* Exercise goal:
The entries below must be transcribed exactly. Leave nothing out.

■ ■ ■ ■

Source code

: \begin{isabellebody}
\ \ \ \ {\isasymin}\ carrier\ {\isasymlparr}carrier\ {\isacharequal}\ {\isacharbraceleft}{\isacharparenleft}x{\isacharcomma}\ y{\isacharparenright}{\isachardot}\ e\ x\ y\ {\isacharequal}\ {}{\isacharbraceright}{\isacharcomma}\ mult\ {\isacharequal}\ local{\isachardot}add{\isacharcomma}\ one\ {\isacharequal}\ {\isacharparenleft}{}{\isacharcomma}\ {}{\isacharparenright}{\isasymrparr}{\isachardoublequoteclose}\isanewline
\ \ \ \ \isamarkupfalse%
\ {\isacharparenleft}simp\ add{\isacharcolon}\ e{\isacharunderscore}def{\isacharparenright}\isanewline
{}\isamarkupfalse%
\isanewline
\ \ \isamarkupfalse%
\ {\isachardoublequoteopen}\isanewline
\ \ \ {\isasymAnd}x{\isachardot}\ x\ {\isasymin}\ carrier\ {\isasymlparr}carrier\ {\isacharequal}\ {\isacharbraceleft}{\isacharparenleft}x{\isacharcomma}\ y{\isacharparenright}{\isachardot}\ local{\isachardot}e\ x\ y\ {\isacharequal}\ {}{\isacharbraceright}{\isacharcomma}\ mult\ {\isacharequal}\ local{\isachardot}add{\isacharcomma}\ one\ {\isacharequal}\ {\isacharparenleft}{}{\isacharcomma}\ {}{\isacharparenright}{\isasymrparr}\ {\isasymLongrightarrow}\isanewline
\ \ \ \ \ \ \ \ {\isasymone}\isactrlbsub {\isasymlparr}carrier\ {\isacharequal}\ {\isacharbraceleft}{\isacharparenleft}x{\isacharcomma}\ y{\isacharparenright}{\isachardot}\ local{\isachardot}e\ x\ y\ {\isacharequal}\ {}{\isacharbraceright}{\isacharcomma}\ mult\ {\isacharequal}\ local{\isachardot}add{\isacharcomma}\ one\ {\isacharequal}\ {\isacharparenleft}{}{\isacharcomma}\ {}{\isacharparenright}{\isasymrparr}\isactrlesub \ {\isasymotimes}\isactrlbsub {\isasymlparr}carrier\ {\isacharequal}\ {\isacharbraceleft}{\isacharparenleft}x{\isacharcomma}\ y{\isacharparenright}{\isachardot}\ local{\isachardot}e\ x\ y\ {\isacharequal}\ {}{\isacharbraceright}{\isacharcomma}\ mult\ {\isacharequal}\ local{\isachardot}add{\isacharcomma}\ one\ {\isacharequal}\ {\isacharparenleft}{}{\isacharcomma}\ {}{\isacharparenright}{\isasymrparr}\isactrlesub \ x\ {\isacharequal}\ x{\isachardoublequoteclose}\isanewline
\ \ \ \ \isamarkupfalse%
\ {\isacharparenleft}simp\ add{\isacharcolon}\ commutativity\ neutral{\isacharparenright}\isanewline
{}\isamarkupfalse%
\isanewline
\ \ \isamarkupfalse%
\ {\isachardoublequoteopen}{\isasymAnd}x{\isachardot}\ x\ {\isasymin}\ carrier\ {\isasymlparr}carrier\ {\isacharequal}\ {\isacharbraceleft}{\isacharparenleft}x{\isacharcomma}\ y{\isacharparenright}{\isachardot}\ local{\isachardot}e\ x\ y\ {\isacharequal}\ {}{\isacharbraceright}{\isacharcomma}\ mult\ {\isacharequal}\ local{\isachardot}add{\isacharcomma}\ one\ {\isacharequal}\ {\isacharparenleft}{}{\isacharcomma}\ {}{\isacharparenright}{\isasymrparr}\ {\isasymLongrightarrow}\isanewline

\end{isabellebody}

■ ■ ■ ■

* Written solution:
Source code

: \begin{isabellebody}
\ \ \ \ {\isasymin}\ carrier\ {\isasymlparr}carrier\ {\isacharequal}\ {\isacharbraceleft}{\isacharparenleft}x{\isacharcomma}\ y{\isacharparenright}{\isachardot}\ e\ x\ y\ {\isacharequal}\ {}{\isacharbraceright}{\isacharcomma}\ mult\ {\isacharequal}\ local{\isachardot}add{\isacharcomma}\ one\ {\isacharequal}\ {\isacharparenleft}{}{\isacharcomma}\ {}{\isacharparenright}{\isasymrparr}{\isachardoublequoteclose}\isanewline
\ \ \ \ \isamarkupfalse%
\ {\isacharparenleft}simp\ add{\isacharcolon}\ e{\isacharunderscore}def{\isacharparenright}\isanewline
{}\isamarkupfalse%
\isanewline
\ \ \isamarkupfalse%
\ {\isachardoublequoteopen}\isanewline
\ \ \ {\isasymAnd}x{\isachardot}\ x\ {\isasymin}\ carrier\ {\isasymlparr}carrier\ {\isacharequal}\ {\isacharbraceleft}{\isacharparenleft}x{\isacharcomma}\ y{\isacharparenright}{\isachardot}\ local{\isachardot}e\ x\ y\ {\isacharequal}\ {}{\isacharbraceright}{\isacharcomma}\ mult\ {\isacharequal}\ local{\isachardot}add{\isacharcomma}\ one\ {\isacharequal}\ {\isacharparenleft}{}{\isacharcomma}\ {}{\isacharparenright}{\isasymrparr}\ {\isasymLongrightarrow}\isanewline
\ \ \ \ \ \ \ \ {\isasymone}\isactrlbsub {\isasymlparr}carrier\ {\isacharequal}\ {\isacharbraceleft}{\isacharparenleft}x{\isacharcomma}\ y{\isacharparenright}{\isachardot}\ local{\isachardot}e\ x\ y\ {\isacharequal}\ {}{\isacharbraceright}{\isacharcomma}\ mult\ {\isacharequal}\ local{\isachardot}add{\isacharcomma}\ one\ {\isacharequal}\ {\isacharparenleft}{}{\isacharcomma}\ {}{\isacharparenright}{\isasymrparr}\isactrlesub \ {\isasymotimes}\isactrlbsub {\isasymlparr}carrier\ {\isacharequal}\ {\isacharbraceleft}{\isacharparenleft}x{\isacharcomma}\ y{\isacharparenright}{\isachardot}\ local{\isachardot}e\ x\ y\ {\isacharequal}\ {}{\isacharbraceright}{\isacharcomma}\ mult\ {\isacharequal}\ local{\isachardot}add{\isacharcomma}\ one\ {\isacharequal}\ {\isacharparenleft}{}{\isacharcomma}\ {}{\isacharparenright}{\isasymrparr}\isactrlesub \ x\ {\isacharequal}\ x{\isachardoublequoteclose}\isanewline
\ \ \ \ \isamarkupfalse%
\ {\isacharparenleft}simp\ add{\isacharcolon}\ commutativity\ neutral{\isacharparenright}\isanewline
{}\isamarkupfalse%
\isanewline
\ \ \isamarkupfalse%
\ {\isachardoublequoteopen}{\isasymAnd}x{\isachardot}\ x\ {\isasymin}\ carrier\ {\isasymlparr}carrier\ {\isacharequal}\ {\isacharbraceleft}{\isacharparenleft}x{\isacharcomma}\ y{\isacharparenright}{\isachardot}\ local{\isachardot}e\ x\ y\ {\isacharequal}\ {}{\isacharbraceright}{\isacharcomma}\ mult\ {\isacharequal}\ local{\isachardot}add{\isacharcomma}\ one\ {\isacharequal}\ {\isacharparenleft}{}{\isacharcomma}\ {}{\isacharparenright}{\isasymrparr}\ {\isasymLongrightarrow}\isanewline

\end{isabellebody}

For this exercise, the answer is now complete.